San Francisco-based Lemonade approached their new album trying to accomplish more psychedelic electronic music that pulled from a myriad of sources, including dub step, UK grime, and the early rave punk scene. Instead they made an album filled with summer music that doesn’t put too much of a strain on the listener. Summer music leaves a pause between notes, carries a thumping beat, and sultry vocals. Lemonade brings the aired-out quality to their latest effort, only the vocals feel like a mix of 80’s R&B and contemporary electro-pop.

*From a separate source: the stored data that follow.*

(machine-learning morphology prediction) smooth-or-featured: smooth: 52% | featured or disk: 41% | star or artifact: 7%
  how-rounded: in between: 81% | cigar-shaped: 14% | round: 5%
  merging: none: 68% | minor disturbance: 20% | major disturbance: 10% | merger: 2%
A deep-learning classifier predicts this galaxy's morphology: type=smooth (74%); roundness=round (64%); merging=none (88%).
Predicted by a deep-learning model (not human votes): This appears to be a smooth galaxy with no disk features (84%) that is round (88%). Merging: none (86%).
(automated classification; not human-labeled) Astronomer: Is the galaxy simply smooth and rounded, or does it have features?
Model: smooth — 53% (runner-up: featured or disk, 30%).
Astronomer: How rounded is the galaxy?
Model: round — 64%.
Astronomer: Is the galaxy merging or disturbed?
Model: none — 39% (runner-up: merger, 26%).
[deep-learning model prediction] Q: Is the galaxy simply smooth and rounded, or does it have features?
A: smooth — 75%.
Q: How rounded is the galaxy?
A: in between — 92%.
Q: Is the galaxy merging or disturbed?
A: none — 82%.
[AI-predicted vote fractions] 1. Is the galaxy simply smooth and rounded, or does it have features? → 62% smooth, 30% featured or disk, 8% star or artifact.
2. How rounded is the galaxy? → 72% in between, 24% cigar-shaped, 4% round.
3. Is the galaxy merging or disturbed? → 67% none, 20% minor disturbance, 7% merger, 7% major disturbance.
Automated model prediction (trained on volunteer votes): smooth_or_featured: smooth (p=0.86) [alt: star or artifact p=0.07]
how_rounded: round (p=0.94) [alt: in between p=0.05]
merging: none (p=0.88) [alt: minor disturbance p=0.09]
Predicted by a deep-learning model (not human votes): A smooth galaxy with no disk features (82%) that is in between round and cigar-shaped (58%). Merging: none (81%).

Diver does display borrowed elements, from EDM to electro-pop and the aforementioned R&B vocals, to produce its sound. The second track, “Neptune,” has light electronic keys, steel drum, a synthesizer solo, and the ability to induce a light sway. “Neptune” is indicative of the rest of the album, and it quickly becomes more of the same.
The lyrics, like the vocals, are cheesy with the music. Somewhere a montage exists where a man is writing letters furiously, running along a beach, and then being slid across the screen as we see the woman, who he wants to win over, pop in.

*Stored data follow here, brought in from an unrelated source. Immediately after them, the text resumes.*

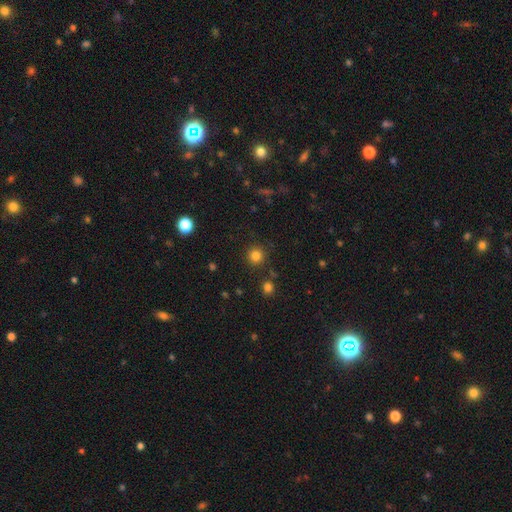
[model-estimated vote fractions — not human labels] The model was most divided on "smooth or featured": smooth: 82%, star or artifact: 14%, featured or disk: 4%. More confident: how rounded — round (94%); merging — none (88%).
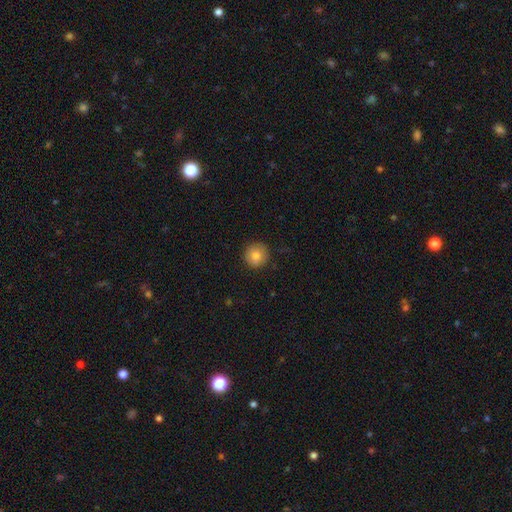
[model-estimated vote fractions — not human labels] This is clearly a smooth galaxy (82%). How rounded: clearly round (94%). Merging: clearly none (87%).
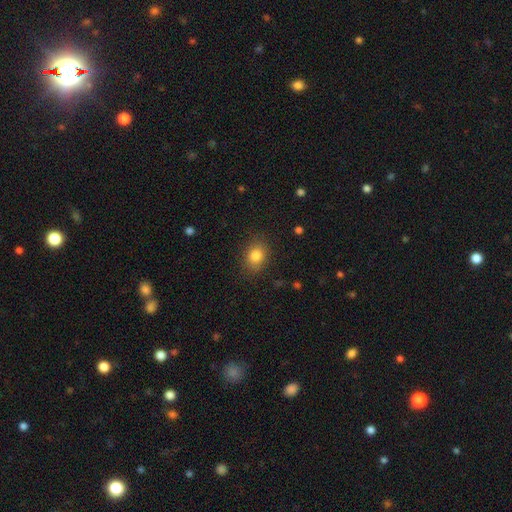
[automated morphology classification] smooth_or_featured: smooth (p=0.83) [alt: star or artifact p=0.10]
how_rounded: in between (p=0.61) [alt: round p=0.38]
merging: none (p=0.83) [alt: minor disturbance p=0.12]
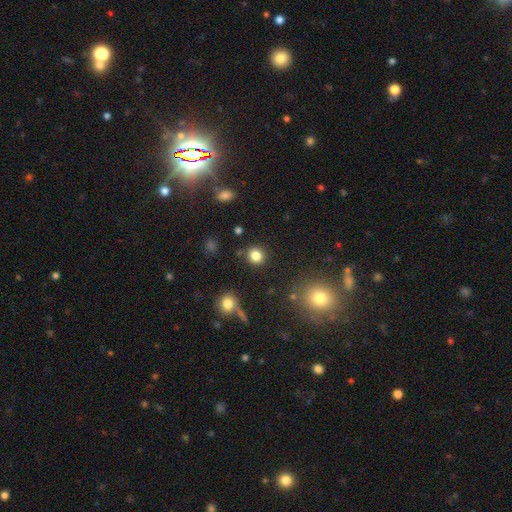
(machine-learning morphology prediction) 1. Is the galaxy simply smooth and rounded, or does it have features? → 83% smooth, 12% star or artifact, 5% featured or disk.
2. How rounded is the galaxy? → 86% round, 13% in between, 1% cigar-shaped.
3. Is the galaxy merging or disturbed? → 88% none, 7% minor disturbance, 3% merger, 2% major disturbance.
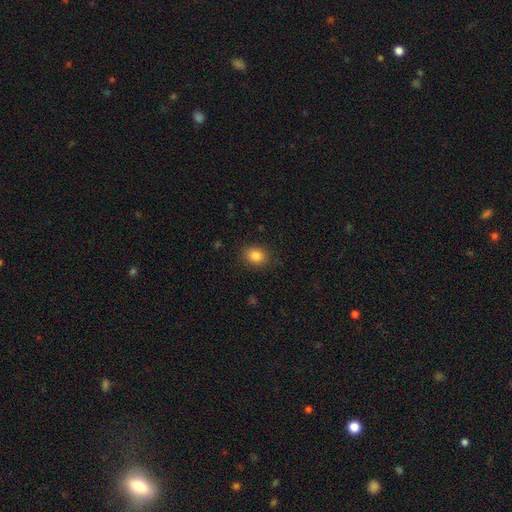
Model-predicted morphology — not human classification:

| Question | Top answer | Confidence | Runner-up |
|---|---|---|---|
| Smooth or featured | smooth | 85% | star or artifact (10%) |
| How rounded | in between | 52% | round (47%) |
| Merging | none | 86% | minor disturbance (10%) |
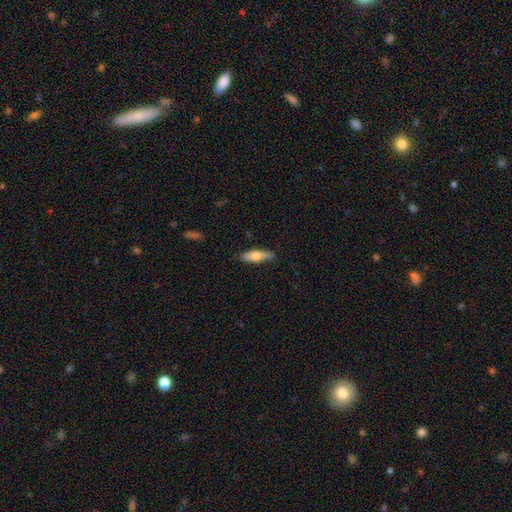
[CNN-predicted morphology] smooth-or-featured: smooth: 62% | featured or disk: 33% | star or artifact: 6%
  how-rounded: cigar-shaped: 58% | in between: 40% | round: 2%
  merging: none: 85% | minor disturbance: 12% | major disturbance: 2% | merger: 1%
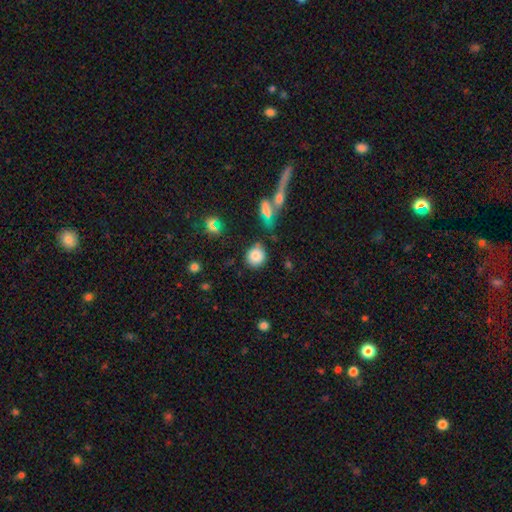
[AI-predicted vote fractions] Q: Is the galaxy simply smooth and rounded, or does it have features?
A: smooth — 82%.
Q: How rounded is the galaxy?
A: round — 81%.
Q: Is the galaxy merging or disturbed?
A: none — 74%.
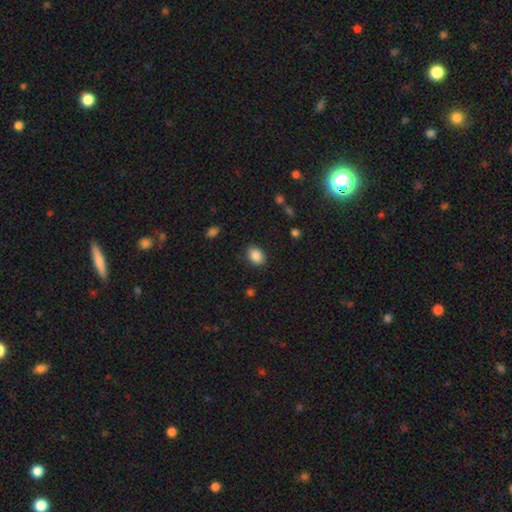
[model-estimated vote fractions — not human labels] The model was most divided on "how rounded": in between: 75%, round: 24%, cigar-shaped: 1%. More confident: smooth or featured — smooth (88%); merging — none (86%).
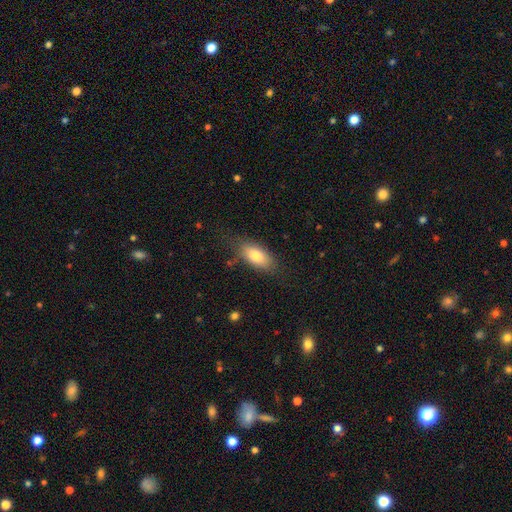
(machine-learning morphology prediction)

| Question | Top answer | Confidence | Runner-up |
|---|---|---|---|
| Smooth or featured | smooth | 79% | featured or disk (14%) |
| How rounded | in between | 88% | cigar-shaped (8%) |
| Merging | none | 76% | minor disturbance (17%) |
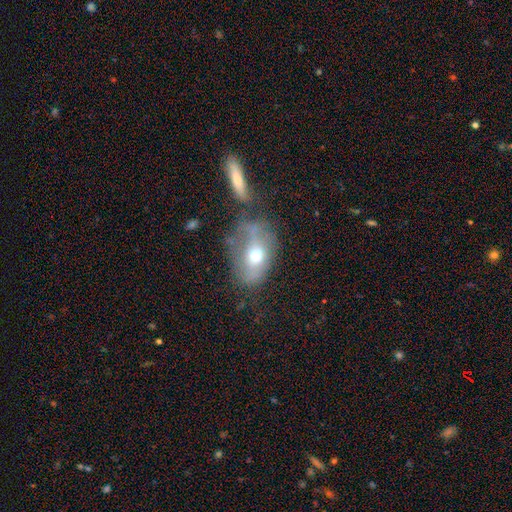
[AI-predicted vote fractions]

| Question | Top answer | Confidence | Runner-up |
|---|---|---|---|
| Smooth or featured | smooth | 56% | featured or disk (32%) |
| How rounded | in between | 72% | round (26%) |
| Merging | none | 36% | major disturbance (27%) |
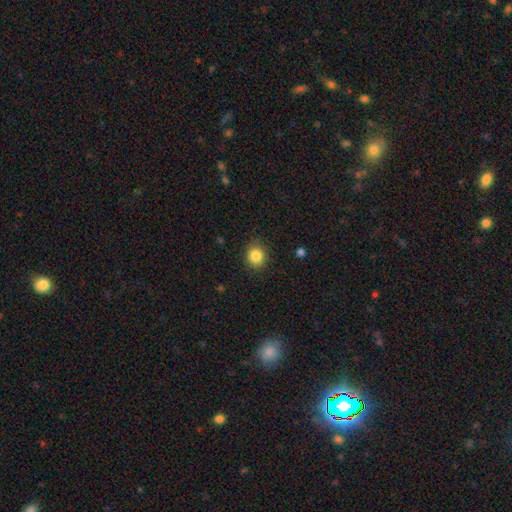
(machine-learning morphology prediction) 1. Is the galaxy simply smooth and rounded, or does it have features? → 85% smooth, 10% star or artifact, 5% featured or disk.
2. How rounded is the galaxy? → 78% round, 21% in between, 1% cigar-shaped.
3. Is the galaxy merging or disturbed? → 87% none, 9% minor disturbance, 3% major disturbance, 1% merger.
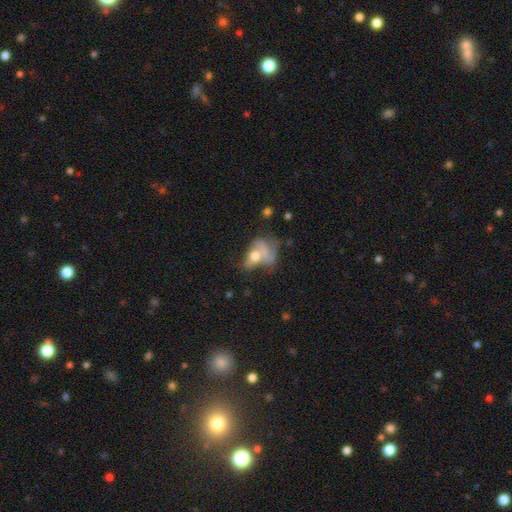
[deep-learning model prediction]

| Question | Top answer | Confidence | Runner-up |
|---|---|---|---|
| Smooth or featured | featured or disk | 46% | smooth (43%) |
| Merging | major disturbance | 34% | tied: merger (34%) |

These campy elements can and do click together on “Ice Water.” The track comes with a thumping beat, which increases into a furious throb, a consistent melody from the keys, an attempt at vocal harmonies, and vocals and lyrics that are just approaching sexy. It feels the right amount of creative and new, while still carrying a familiar sound.
Here is a sampling of the lyrics from “Ice Water”:
“I feel the pressures on my mind/I get so happy, I go blind/Sometimes I forget you have to remind me/Real Life.”
Diver is filled with slow jams, not remember-your-first-dance-with-a beautiful-girl slow jams, but playing at the laundromat, awkwardly, fading into the background.
Though… Real life.
Skip the album, pick up “Ice Water” and maybe “Big Changes.”